In October 2008, the magazine reduced its staff by 20 percent, and changed to publishing only 10 times per year. The stand-alone website, portfolio.com, was merged with other Condé Nast Web sites, with advertising sales for the site handled by Wired Digital.

The magazine announced its closing on April 27, 2009. A sister company, American City Business Journals, took over the website. American City Business Journals is a division of Advance Publications and publishes 40 weekly newspapers about business in local communities and their companion websites. In June 2012 American City Business Journals re-branded the website to Upstart Business Journal; the website closed in 2016.

==Staff==
J. Jennings Moss was Portfolio.com's editor. He had been a Managing Editor at FoxNews and Senior Editor-News Manager for ABCNews among other roles.

As a print magazine, Portfolios 100-person editorial staff was led by editor-in-chief Joanne Lipman. During her 22-year tenure at The Wall Street Journal, Lipman was involved in the founding of the Weekend Journal, as well as the Personal Journal. The Managing Editor was Jacob Lewis, the Design Director was Robert Priest, the Articles Director was Kyle Pope.

==Content==
Portfolio.com published regular business news stories and comprehensive findings of American City Business Journals' research studies, which were analyzed by Godfrey Phillips, Vice President for Research at American City Business Journals.

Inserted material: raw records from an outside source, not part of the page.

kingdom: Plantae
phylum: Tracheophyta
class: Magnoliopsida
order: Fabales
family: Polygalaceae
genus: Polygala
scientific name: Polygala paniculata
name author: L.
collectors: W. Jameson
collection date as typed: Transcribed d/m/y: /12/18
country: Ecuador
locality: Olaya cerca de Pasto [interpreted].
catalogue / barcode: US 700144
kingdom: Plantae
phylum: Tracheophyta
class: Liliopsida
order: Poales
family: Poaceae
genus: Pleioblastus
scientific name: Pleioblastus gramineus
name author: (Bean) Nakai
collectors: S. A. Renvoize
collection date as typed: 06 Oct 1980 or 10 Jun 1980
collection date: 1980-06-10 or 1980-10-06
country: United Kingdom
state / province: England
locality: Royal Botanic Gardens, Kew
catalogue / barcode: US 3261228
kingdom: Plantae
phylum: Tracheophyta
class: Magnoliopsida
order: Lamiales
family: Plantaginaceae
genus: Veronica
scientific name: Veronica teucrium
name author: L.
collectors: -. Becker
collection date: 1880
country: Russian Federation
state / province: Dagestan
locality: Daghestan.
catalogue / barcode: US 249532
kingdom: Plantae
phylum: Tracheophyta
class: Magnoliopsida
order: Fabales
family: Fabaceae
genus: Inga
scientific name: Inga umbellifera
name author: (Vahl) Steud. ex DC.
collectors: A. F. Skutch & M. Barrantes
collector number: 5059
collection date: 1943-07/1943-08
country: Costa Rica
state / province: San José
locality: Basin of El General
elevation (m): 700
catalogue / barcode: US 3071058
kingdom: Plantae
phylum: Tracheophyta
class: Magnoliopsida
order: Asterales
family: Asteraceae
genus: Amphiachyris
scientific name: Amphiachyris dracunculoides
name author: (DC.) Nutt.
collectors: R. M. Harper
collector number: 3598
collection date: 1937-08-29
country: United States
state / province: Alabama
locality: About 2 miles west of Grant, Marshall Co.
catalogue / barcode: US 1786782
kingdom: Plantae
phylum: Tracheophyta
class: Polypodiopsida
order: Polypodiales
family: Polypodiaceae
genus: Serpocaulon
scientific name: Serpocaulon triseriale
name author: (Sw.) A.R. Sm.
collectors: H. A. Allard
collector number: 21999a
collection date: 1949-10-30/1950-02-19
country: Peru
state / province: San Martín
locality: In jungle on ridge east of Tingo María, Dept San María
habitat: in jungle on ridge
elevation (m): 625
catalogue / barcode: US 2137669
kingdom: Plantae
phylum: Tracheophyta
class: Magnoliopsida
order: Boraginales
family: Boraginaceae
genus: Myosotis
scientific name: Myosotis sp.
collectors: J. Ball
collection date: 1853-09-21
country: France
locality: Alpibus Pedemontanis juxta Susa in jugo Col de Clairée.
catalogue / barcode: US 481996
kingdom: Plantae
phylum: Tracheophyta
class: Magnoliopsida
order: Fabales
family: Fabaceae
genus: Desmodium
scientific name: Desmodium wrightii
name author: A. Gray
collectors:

For the first time in 2010, Portfolio.com published the results of American City Business Journals' "SMB Insights: The Business of Brands", which rated more than 200 business brands across seven key attributes to determine overall rankings of brand strength. Additional studies included information on investing and brand-preferences by SMB owners, how SMB owners are using the Internet to improve their businesses.